ROANOKE TIMES Copyright (c) 1997, Roanoke Times DATE: Tuesday, March 18, 1997 TAG: 9703180020 SECTION: EXTRA PAGE: 2 EDITION: METRO SOURCE: FRAZIER MOORE ASSOCIATED PRESS
Watch out. They want to take your TV away.
Oh, it won't happen tomorrow, or even the day after that.
But there's growing talk, and evidence to back it up, that TV As We Know It is going the way of the gramophone. (Maybe that's what the millennium is really all about.)
Between the onset of high-definition TV, which they say will give you a crystal-clear version of all the programs you thought you were happy seeing fuzzy, and the growing intrusion of the computer, a high-tech headache you used to be able to escape by watching TV, the concept of television is changing before your very eyes.
Although not, perhaps, in your very living room.
Take HDTV. You can't buy one of those souped-up sets yet, and, if you could, you couldn't, because you wouldn't be able to afford it. But HDTV is coming in the next few years, with its higher resolution and eventually lowered price tag.
But even while you wait for that whole new viewing experience HDTV promises, you can watch the tendrils of TVs and computers ever more surely intertwine.
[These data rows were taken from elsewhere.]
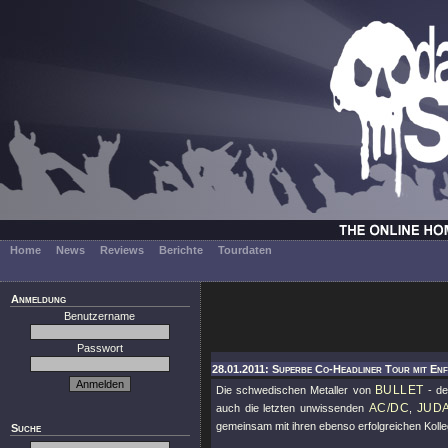
Home
News
Reviews
Berichte
Tourdaten
Anmeldung
Benutzername
Passwort
28.01.2011: Superbe Co-Headliner Tour mit Enf
BULLET
Die schwedischen Metaller von
- de
AC/DC
JUD
auch die letzten unwissenden
,
gemeinsam mit ihren ebenso erfolgreichen Koll
Suche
And with a gadget like WebTV you can witness it all without leaving the couch.
Thanks to WebTV, you not only can watch TV, you can go on line with your TV set.
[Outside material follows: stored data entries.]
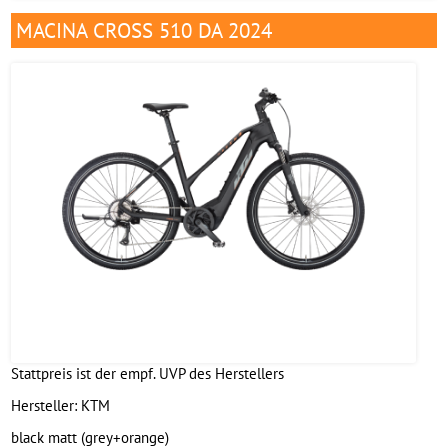
MACINA CROSS 510 DA 2024
Stattpreis ist der empf. UVP des Herstellers
Hersteller:
KTM
black matt (grey+orange)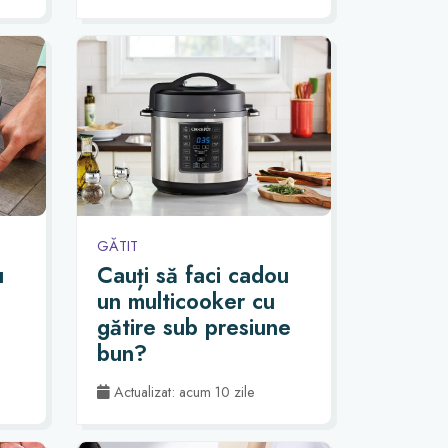
GĂTIT
u
Cauți să faci cadou
un multicooker cu
gătire sub presiune
bun?
Actualizat: acum 10 zile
MSNBC pronounced itself cutting-edge when it signed on last summer with corresponding cable-TV and on-line identities (http://www.msnbc.com).
Now, more and more news outlets are getting in the act.
Fox News Channel is simulcasting its TV programming at its World Wide Web site (http://www.foxnews.com), and CNN just announced plans to provide full video coverage of programs from its business-news cable channel (http://www.cnnfn.com).
But cyber-content goes much further than news and information.
NBC has spun off its cop drama ``Homicide'' into an on-line counterpart called ``Second Shift'' (http://www.nbc.com).
Computer impresarios, too, are looking to come up with TV-like fare.
Last week, America Online announced it had signed Brandon Tartikoff to develop talk shows, dramas and comedies. The goal, he says, is an Internet-based entertainment network.
Tartikoff was the programming whiz at NBC in the age of ``Hill Street Blues,'' ``The Cosby Show'' and ``Miami Vice.'' More recently an independent producer, he has not enjoyed quite the same level of success (``Last Call''? ``The Mark Walberg Show''?).
Of course, maybe that's not a problem in his new venue. Lately at AOL, subscribers have measured success by whether they could even get a connection. For those privileged to log in, content was gravy.
But you don't need to be a player like Tartikoff or a giant like America Online to stake a claim on the Internet. Visionary Media, a tiny, Manhattan-based ``new media'' company, expects to gain instant, international visibility for ``WhirlGirl'' when it officially premieres in July.
``WhirlGirl'' is the saga of Kia Cross, described as ``a 21st-century 20-something'' who becomes a superhero to help a rebel movement liberate the virtual universe from a tyrannical media-tech empire. Weekly installments will consist of a dozen linked web pages (http://www.whirlgirl.com/).
But ``WhirlGirl'' won't be a prisoner of her web site. At least, Visionary Media hopes not. The idea is to introduce her there, then turn her loose to conquer other media with bigger audiences and bigger paydays.
That is, more conventional media. Like television, for instance. Say, in a ``WhirlGirl'' TV series. The sort of TV you've been watching for years. The TV that's right where you left it.